_Text section_
○ ○ ○ ○ ○

Since my earlier article discussing Slender and its spiritual progeny, the Slender Man's Shadow project, four more Slender Man's Shadow maps have seen release to the public. Having spent a decent amount of time with all of them, I figured I'd describe them a bit for those who've yet to look into the new maps, as well as sharing my opinions on them.

Mentioned as forthcoming in the post linked above, Mansion was the first of said maps to be released, and it quickly became one of my personal favorites. Introducing new elements such as multiple floors and a wider array of items to collect, not a single one of which was a sheet of paper, Mansion really steps up the game and was a huge, welcome step towards the Shadow boys showing their own ingenuity. Besides the gameplay tweaks, Slendy himself sees an overhaul, with the tentacles from Slender Man lore being added to his in-game model and growing in number as the player collects more mementos. New audio was introduced in the form of thunder crashes that can be heard mostly on the starting floor, and work in delightful unison with the atmospheric audio to up the scare factor exponentially. Novelty aside, Mansion is just a delightful ride, with at least double the floor space of its Slender Man's Shadow predecessors to cover and strategic concerns regarding which order to search the floors as to best avoid being caught and lessen backtracking upping the tension and leaving more to worry about in the back of the player's mind.

Next up, we have Claustrophobia. While having an interesting concept at heart, Claustrophobia fails to really live up to its name, or to its family legacy, for that matter. Stuck at night in a sprawling hedge maze and spawned, initially, from one of several, randomly selected positions, your goal in Claustrophobia is to find keys scattered throughout the maze in the hopes of unlocking the vault door that is the exit. There's some great stuff going on here; hedge mazes are kind of creepy and inspire hopelessness to begin with, and the fact that each failed attempt to open the door (as you can try with any number of keys, seven supposedly being the minimum needed to have any chance of success) aggravates Slender Man into more dogged pursuit makes panicked or frustrated click-mashing a death sentence. Unfortunately, it doesn't really come together all that well, as finding the keys is so irritating that it quickly feels more like a chore than evasive maneuvering, and the fact Slendy starts pursuing you after a certain time's elapsed, regardless of your key count, can make it that much more frustrating. Add the lack of any real enclosed feeling to the maze itself, as despite its sameiness and misdirection, it's pretty wide open for the most part, and Claustrophobia fails to deliver the same experience some of the more successful Slender Man's Shadow maps provide.

○ ○ ○ ○ ○

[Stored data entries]

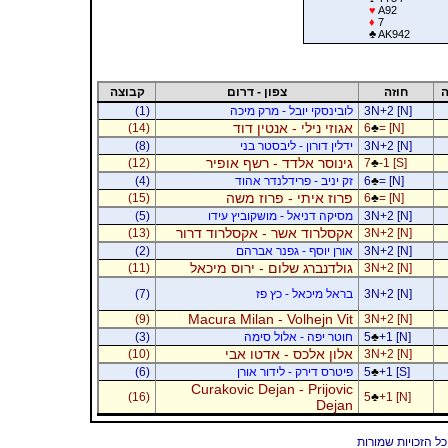
♥
A92
♦
7
♣
AK942
ה
חוזה
צפון - דרום
קבוצה
3N+2 [N]
לובינסקי יובל - מרק מיכה
(1)
אגוזי נילי - אנטין דוד
(14)
6
♣
= [N]
3N+2 [N]
ידלין דורון - ליבסטר בני
(8)
גינוסר אלדד - רשף אופיר
(12)
7
♣
-1 [S]
= [N]
♣
6
זק יניב - פרידלנדר אהוד
(4)
פרוז איתי - פרוז משה
(15)
6
♣
= [N]
3N+2 [N]
מסיקה דניאל - מושקוביץ עידו
(5)
אקסלרוד אשר - אקסלרוד דרור
(13)
3N+2 [N]
3N+2 [N]
אורן יוסף - גפנר אברהם
(2)
גולדנברג שלום - ירוס מיכאל
(11)
3N+2 [N]
3N+2 [N]
בראל מיכאל - כץ פז
(7)
Macura Milan - Volhejn Vit
(9)
3N+2 [N]
+1 [N]
♣
5
חוטר יפה - אלול סימה
(3)
אלון אלכס - אדטו אבי
(10)
3N+2 [N]
+1 [S]
♣
5
פיטרס דירק - לידור אורן
(6)
Curakovic Dejan - Prijovic
(16)
5
♣
+1 [N]
Dejan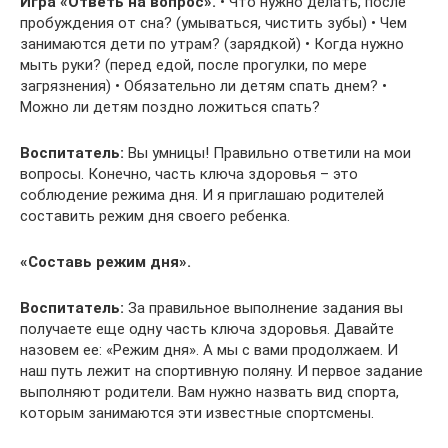
Игра «Ответь на вопрос».
• Что нужно делать, после
пробуждения от сна? (умываться, чистить зубы) • Чем
занимаются дети по утрам? (зарядкой) • Когда нужно
мыть руки? (перед едой, после прогулки, по мере
загрязнения) • Обязательно ли детям спать днем? •
Можно ли детям поздно ложиться спать?
Воспитатель:
Вы умницы! Правильно ответили на мои
вопросы. Конечно, часть ключа здоровья – это
соблюдение режима дня. И я приглашаю родителей
составить режим дня своего ребенка.
«Составь режим дня».
Воспитатель:
За правильное выполнение задания вы
получаете еще одну часть ключа здоровья. Давайте
назовем ее: «Режим дня». А мы с вами продолжаем. И
наш путь лежит на спортивную поляну. И первое задание
выполняют родители. Вам нужно назвать вид спорта,
которым занимаются эти известные спортсмены.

○ ○ ○ ○ ○

_What needs to be done_
Answer these questions from the review of the Slender Man's Shadow maps, one per line:
(a) Which of the four new maps was released first?
(b) What new sound did Mansion introduce?
(c) In Claustrophobia, what does the player search the maze for?

_Answer to this problem_
(a) Mansion
(b) Thunder crashes
(c) Keys